It has been a forgettable few months for Kuldeep Yadav. After a poor stint at the IPL with Kolkata Knight Riders last year where he played just five matches and picked up only one wicket, he was mostly relegated to the bench for India's tour of Australia, as well as the home series against England.
After being sidelined for the entire five-match T20I series against England which India won 3-2, Yadav eventually got his chance in the ODIs, being selected for the first two matches. However, he once again struggled to make an impact, going wicketless and conceding 152 runs across the two games.
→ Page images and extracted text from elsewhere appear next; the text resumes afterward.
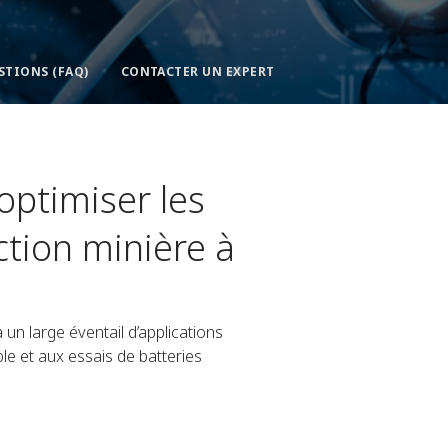
STIONS (FAQ)
CONTACTER UN EXPERT
optimiser les
action minière à
 un large éventail d’applications
ble et aux essais de batteries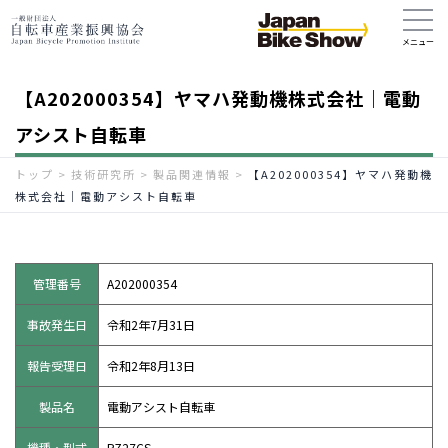
【A202000354】ヤマハ発動機株式会社｜電動
アシスト自転車
トップ
>
技術研究所
>
製品関連情報
>
【A202000354】ヤマハ発動機
株式会社｜電動アシスト自転車
管理番号
A202000354
事故発生日
令和2年7月31日
報告受理日
令和2年8月13日
製品名
電動アシスト自転車
機種・型式
PZ27CS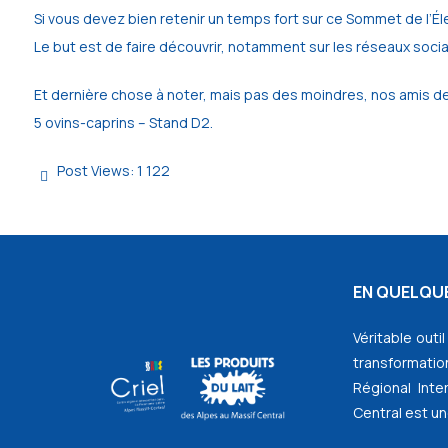
Si vous devez bien retenir un temps fort sur ce Sommet de l’Él
Le but est de faire découvrir, notamment sur les réseaux sociaux
Et dernière chose à noter, mais pas des moindres, nos amis de l
5 ovins-caprins – Stand D2.
Post Views:
1 122
EN QUELQUE
Véritable outi
transformation
Régional Inte
Central est un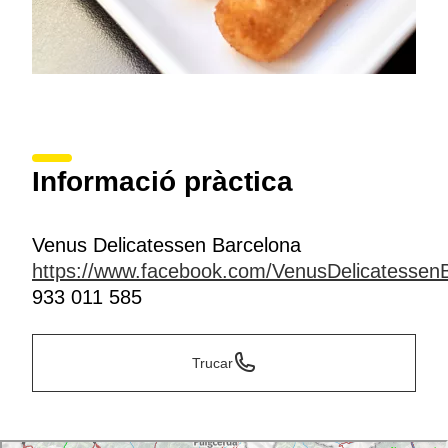
Informació pràctica
Venus Delicatessen Barcelona
https://www.facebook.com/VenusDelicatessen
933 011 585
Trucar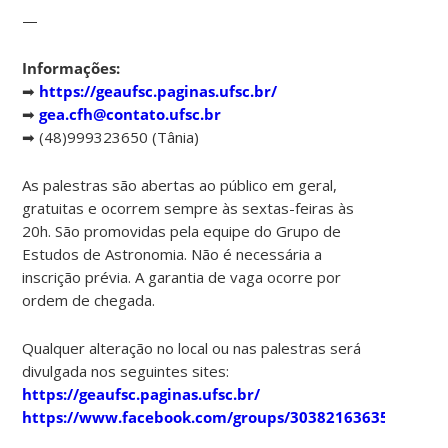
—
Informações:
➡
https://geaufsc.paginas.ufsc.br/
➡
gea.cfh@contato.ufsc.br
➡ (48)999323650 (Tânia)
As palestras são abertas ao público em geral,
gratuitas e ocorrem sempre às sextas-feiras às
20h. São promovidas pela equipe do Grupo de
Estudos de Astronomia. Não é necessária a
inscrição prévia. A garantia de vaga ocorre por
ordem de chegada.
Qualquer alteração no local ou nas palestras será
divulgada nos seguintes sites:
https://geaufsc.paginas.ufsc.br/
https://www.facebook.com/groups/303821636357910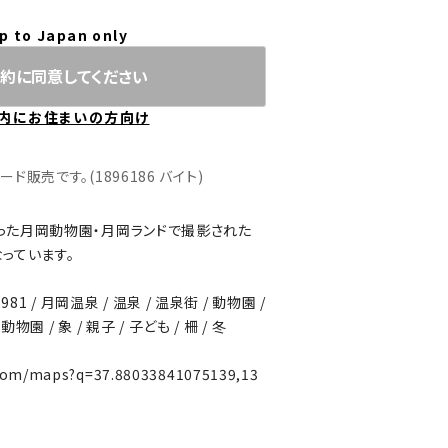
p to Japan only
約に同意してください
内にお住まいの方向け
販売です。(1896186 バイト)
った月岡動物園・月岡ランドで撮影された
っています。
981 / 月岡温泉 / 温泉 / 温泉街 / 動物園 /
物園 / 象 / 親子 / 子ども / 柵 / 冬
.com/maps?q=37.88033841075139,13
Yadav had a particularly torrid time against Ben Stokes in the second ODI in Pune, conceding 20 runs in an over, including three consecutive sixes because he "didn't understand what length to bowl" and "didn't have any assistance on the pitch". It allowed England to chase down a target of 337 inside 44 overs.
Yadav admitted that rust was an issue with his performances, but that he is also "not at all worried" about what the future holds.
"If you're playing regularly, you get an idea about the length and can quickly identify what length to bowl," Yadav told Mid Day. "But when you're playing with breaks, the length may sometimes be a little up or short. If I work hard on my lengths, it will help me bowl better.
"The first game was very important as I was playing after a long time. I didn't get into a good rhythm in that match. Had I been playing regularly, rhythm would not have been an issue. I made a good comeback after the first over [conceding 13 runs]. In the second game, I bowled better. It's just that there was no assistance for spin on the pitch, so I didn't get the desired results. On flat pitches, length is crucial. It was difficult for spinners in the ODIs, all went for runs."
Yadav also dismissed talk that batsmen had him "figured out", insisting that his main job was "to keep improving" and not focus on anything else.
"I don't pay attention to all this talk. It's important that I keep improving my skills and be as accurate as possible. If you're playing regularly, batsmen tend to read you. If they are getting comfortable playing me, then my job as a bowler is to keep improving. And that's why I look to add or change a few things every time.
"Despite all the analysis, batsmen still find ways to score runs and bowlers still find different methods to take wickets. There are other factors, too, like form, rhythm and confidence. If [your] confidence is high, you'll start taking wickets and people will again start talking good things about you.
"My job is to be ready whenever the opportunity arises. The team management has always communicated to me the reason why I wasn't getting a place in the XI. They have always backed me and I am not at all worried. I keep working hard in training sessions and do whatever the team needs."